Turning to the two situations described above, we believe the first situation is far less problematic than the second. However, either situation could constitute a violation of the anti-kickback statute, depending on the intent of the parties, the nature of the intangible assets, the amounts paid for the intangible assets, and the past and future relationship of the parties, etc. One major factor is where the seller becomes or remains affiliated with the buyer. In such a case, the terms of that continued affiliation as well as the remuneration paid to the seller for services rendered would also need to be taken into account in determining whether a violation exists.

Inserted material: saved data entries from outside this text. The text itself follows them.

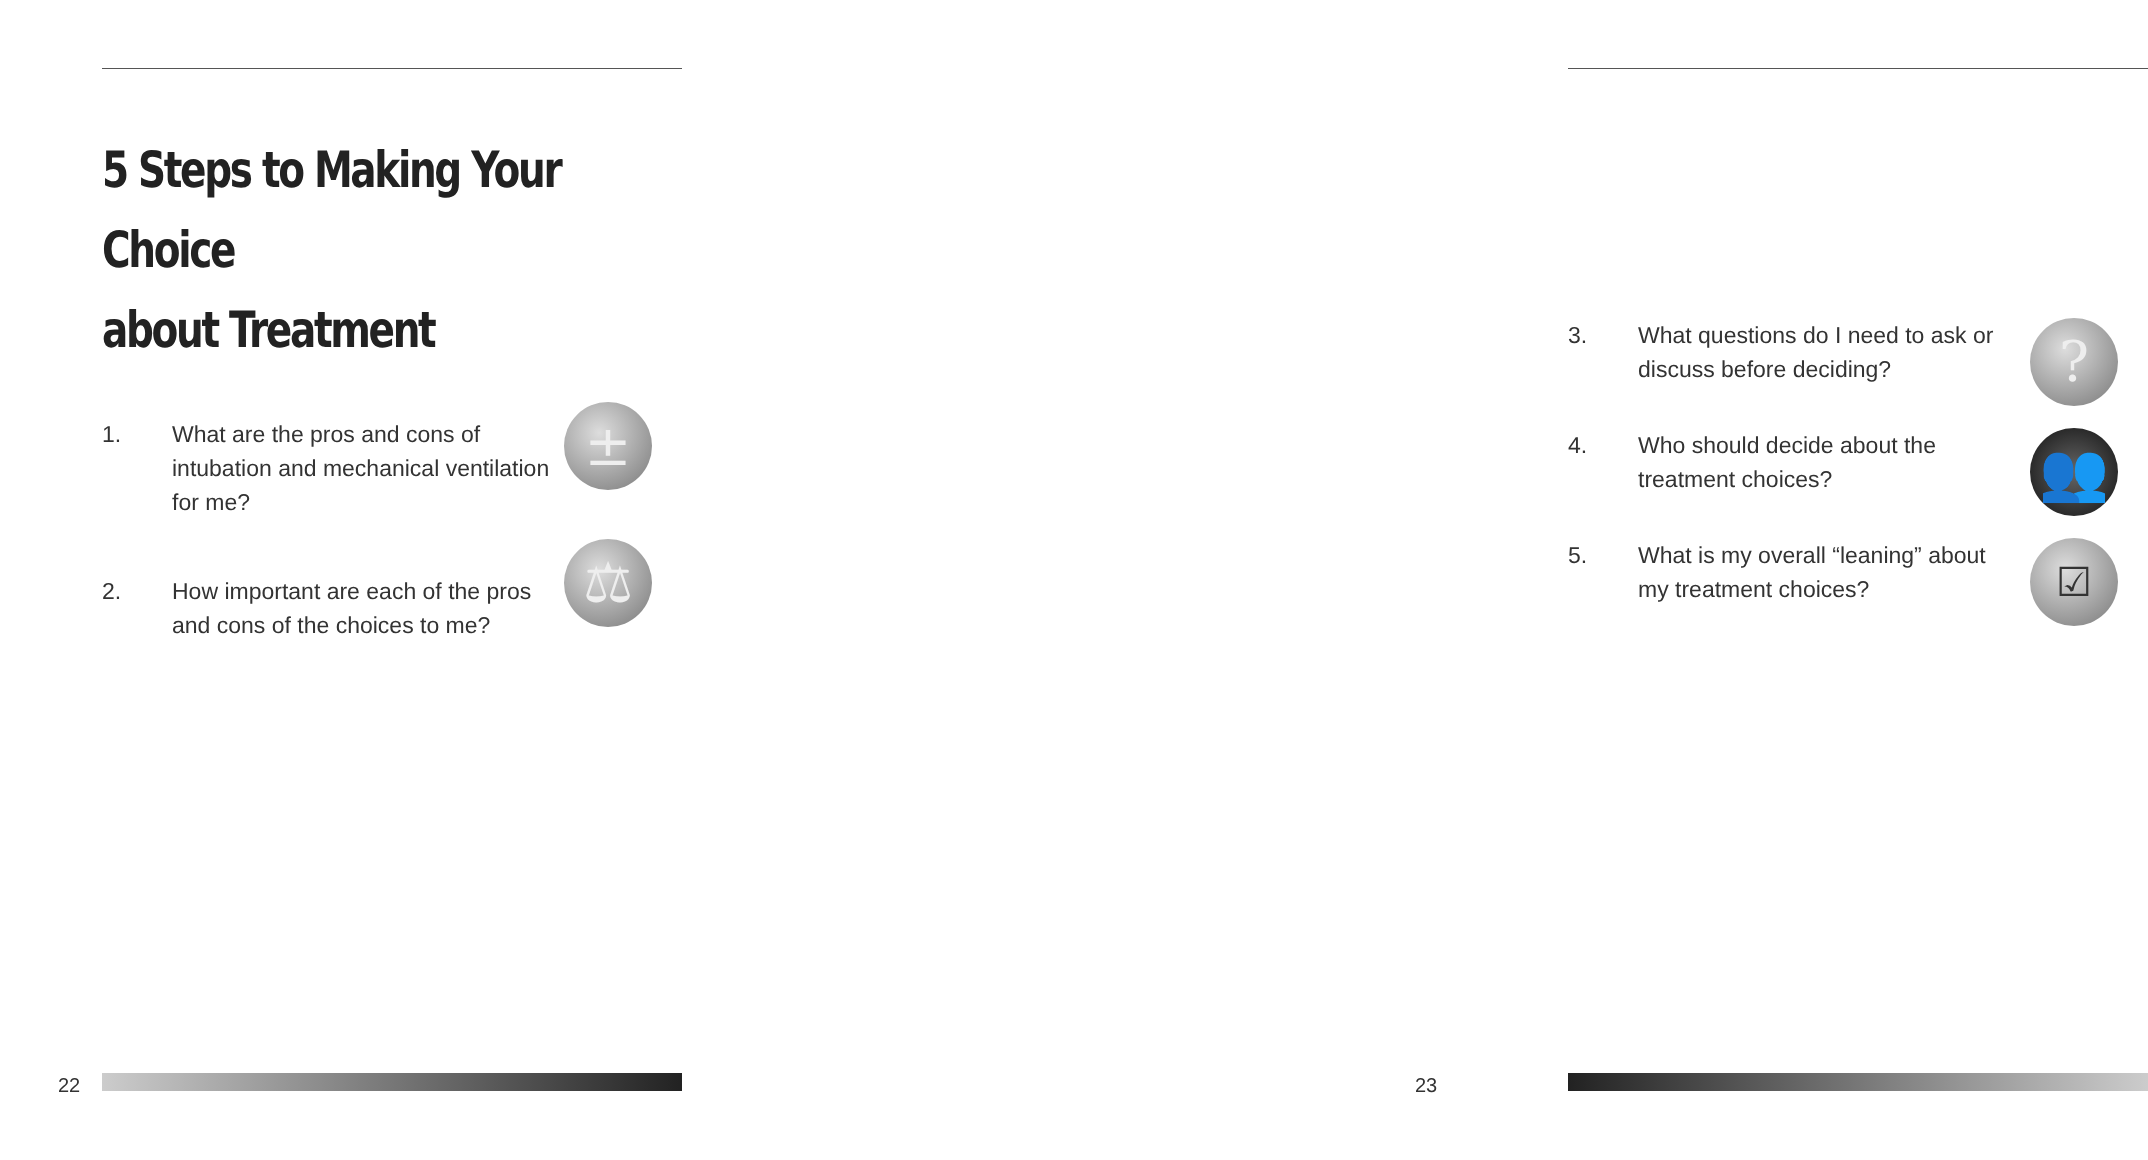5 Steps to Making Your Choice
about Treatment
1. What are the pros and cons of intubation and mechanical ventilation for me?
±
2. How important are each of the pros and cons of the choices to me?
⚖
22
3. What questions do I need to ask or discuss before deciding?
?
4. Who should decide about the treatment choices?
👥
5. What is my overall “leaning” about my treatment choices?
☑
23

With respect to the second situation involving the purchase of the practice by a hospital, anytime an entity is acquiring a practice where the entity is in a position to benefit from referrals from the practice, there is always a question that a portion of the amount paid for the practice is attributable to the future referrals. As indicated above, it is the intent of the parties and the facts and circumstances of the particular acquisition that are relevant. Accordingly, the fact that a hospital purchases a physician practice for the same amount that another physician might pay does not insulate the hospital from liability under the anti-kickback statute. For example, another physician may offer a high price based on the savings in administrative costs and overhead which could be realized by combining practices. However, a hospital may not have that motivation at all; its offer of the sameprice could be motivated by a desire to pay for future referrals.

We hope this information is helpful and regret that we are unable to provide further guidance. Thank you for your interest in this matter.